Como a sua irmã dos bancos, a NZIA fazia parte da Glasgow Financial Alliance for Net Zero (Gfanz), um guarda-chuva com oito coalizões do setor financeiro focadas em atingir a neutralidade de emissões de gases estufa até 2050. A iniciativa foi lançada por Mark Carney, hoje primeiro-ministro do Canadá, e conta com o apoio da ONU.
O net zero e a COP30
O futuro da coalizão dos bancos está sendo decidido ao mesmo tempo em que o Brasil quer usar a COP30, em Belém, como início de uma grande mobilização global pelo clima.
Ainda não foram divulgados detalhes do que será na prática esse ”mutirão”, como definido pelo presidente da conferência, o embaixador André Corrêa do Lago. Mas esse esforço não é parte das negociações oficiais da COP – eles fazem parte da chamada Agenda de Ação.

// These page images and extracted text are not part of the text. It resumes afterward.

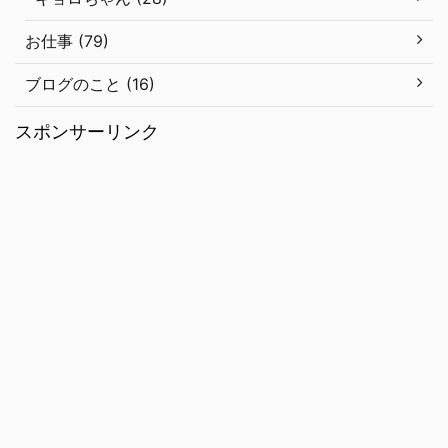
お仕事 (79)
ブログのこと (16)
スポンサーリンク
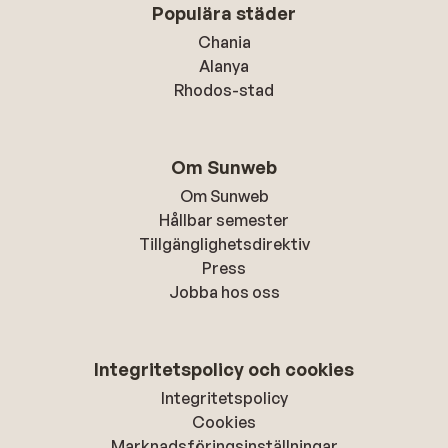
Populära städer
Chania
Alanya
Rhodos-stad
Om Sunweb
Om Sunweb
Hållbar semester
Tillgänglighetsdirektiv
Press
Jobba hos oss
Integritetspolicy och cookies
Integritetspolicy
Cookies
Marknadsföringsinställningar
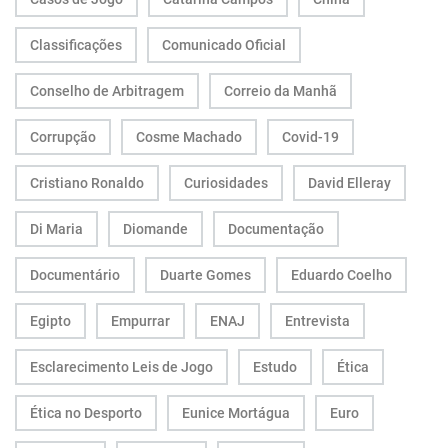
Classificações
Comunicado Oficial
Conselho de Arbitragem
Correio da Manhã
Corrupção
Cosme Machado
Covid-19
Cristiano Ronaldo
Curiosidades
David Elleray
Di Maria
Diomande
Documentação
Documentário
Duarte Gomes
Eduardo Coelho
Egipto
Empurrar
ENAJ
Entrevista
Esclarecimento Leis de Jogo
Estudo
Ética
Ética no Desporto
Eunice Mortágua
Euro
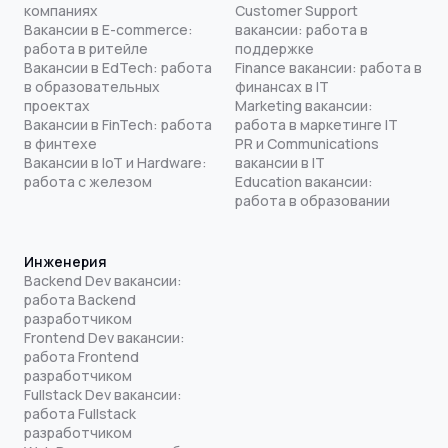
компаниях
Customer Support
Вакансии в E-commerce:
вакансии: работа в
работа в ритейле
поддержке
Вакансии в EdTech: работа
Finance вакансии: работа в
в образовательных
финансах в IT
проектах
Marketing вакансии:
Вакансии в FinTech: работа
работа в маркетинге IT
в финтехе
PR и Communications
Вакансии в IoT и Hardware:
вакансии в IT
работа с железом
Education вакансии:
работа в образовании
Инженерия
Backend Dev вакансии:
работа Backend
разработчиком
Frontend Dev вакансии:
работа Frontend
разработчиком
Fullstack Dev вакансии:
работа Fullstack
разработчиком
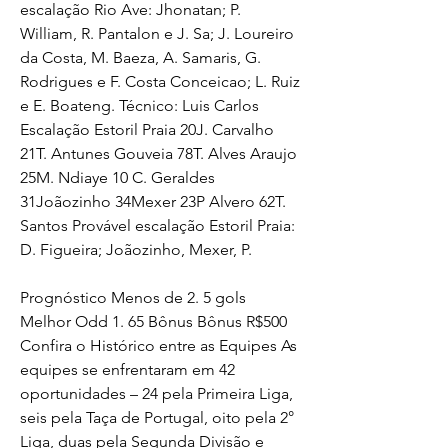
escalação Rio Ave: Jhonatan; P. 
William, R. Pantalon e J. Sa; J. Loureiro 
da Costa, M. Baeza, A. Samaris, G. 
Rodrigues e F. Costa Conceicao; L. Ruiz 
e E. Boateng. Técnico: Luis Carlos 
Escalação Estoril Praia 20J. Carvalho 
21T. Antunes Gouveia 78T. Alves Araujo 
25M. Ndiaye 10 C. Geraldes 
31Joãozinho 34Mexer 23P Alvero 62T. 
Santos Provável escalação Estoril Praia: 
D. Figueira; Joãozinho, Mexer, P.
Prognóstico Menos de 2. 5 gols 
Melhor Odd 1. 65 Bônus Bônus R$500 
Confira o Histórico entre as Equipes As 
equipes se enfrentaram em 42 
oportunidades – 24 pela Primeira Liga, 
seis pela Taça de Portugal, oito pela 2° 
Liga, duas pela Segunda Divisão e 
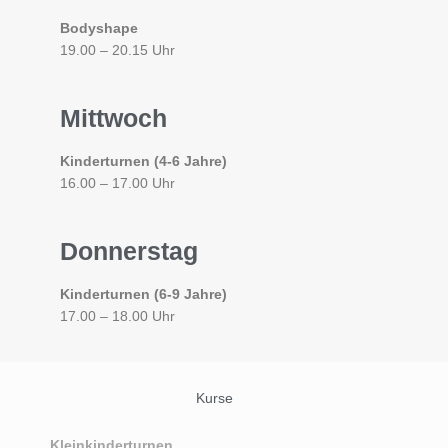
Bodyshape
19.00 – 20.15 Uhr
Mittwoch
Kinderturnen (4-6 Jahre)
16.00 – 17.00 Uhr
Donnerstag
Kinderturnen (6-9 Jahre)
17.00 – 18.00 Uhr
Kurse
Kleinkinderturnen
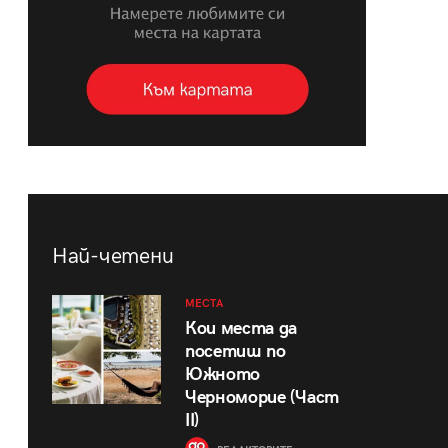
Най-четени
МЕСТА
Кои места да
посетиш по
Южното
Черноморие (Част
II)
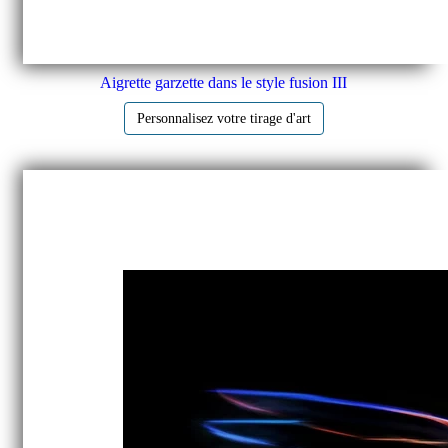
Aigrette garzette dans le style fusion III
Personnalisez votre tirage d'art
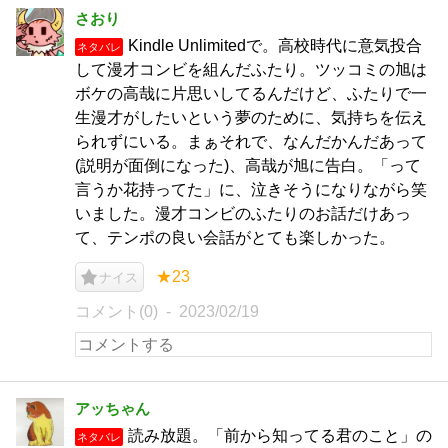
さおり
Kindle Unlimitedで。高校時代に意気投合
ネタバレ
して漫才コンビを組んだふたり。ツッコミの旭は
ボケの高哉に片思いしてるんだけど、ふたりで一
生漫才がしたいという夢のために、気持ちを伝え
られずにいる。まぁそれで、なんだかんだあって
(説明が面倒になった)、高哉が旭に告白。「って
言うか花持ってた」に、泣きそうになりながら笑
いました。漫才コンビのふたりのお話だけあっ
て、テンポの良い会話がとても楽しかった。
★23
ナイス
コメント(0)
2023/02/19
アッちゃん
読み放題。「前から知ってる君のこと」の
ネタバレ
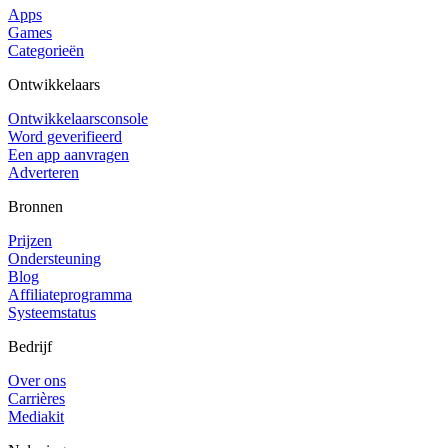
Apps
Games
Categorieën
Ontwikkelaars
Ontwikkelaarsconsole
Word geverifieerd
Een app aanvragen
Adverteren
Bronnen
Prijzen
Ondersteuning
Blog
Affiliateprogramma
Systeemstatus
Bedrijf
Over ons
Carrières
Mediakit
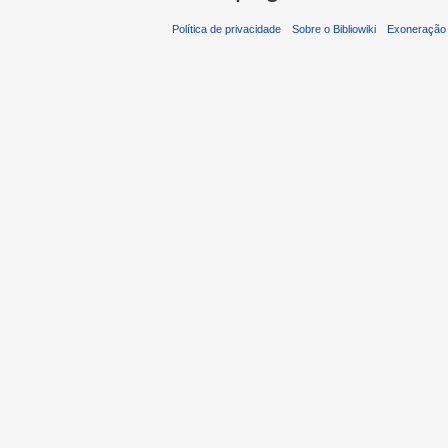
Política de privacidade
Sobre o Bibliowiki
Exoneração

Esse termo se refere às iniciativas que tentam aproximar o “resto do mundo” do que é decidido nas conferências por governos nacionais. Só países são partes formais das COPs.
O Gfanz é um exemplo de tentativa de envolver o setor financeiro – e também das dificuldades enfrentadas por organizações deste tipo. Os participantes aderem de forma voluntária, sem obrigações regulatórias ou penalidades para quem não cumpre o prometido.
Mas o ambiente político mudou nos cinco anos desde o lançamento do Gfanz. Várias instituições financeiras estão sendo processadas por Estados americanos controlados pelo Partido Republicano por supostamente colocar suas agendas climáticas à frente de seus deveres fiduciários ou por violar leis de defesa da concorrência.
Os efeitos da polarização extrema dos Estados Unidos chegaram à Europa. Depois do êxodo dos americanos, os europeus HSBC, Barclays e UBS também optaram por sair da aliança bancária, alegando que a NZBA perdeu atratividade como fórum global para intercâmbio de ideias, segundo a Bloomberg.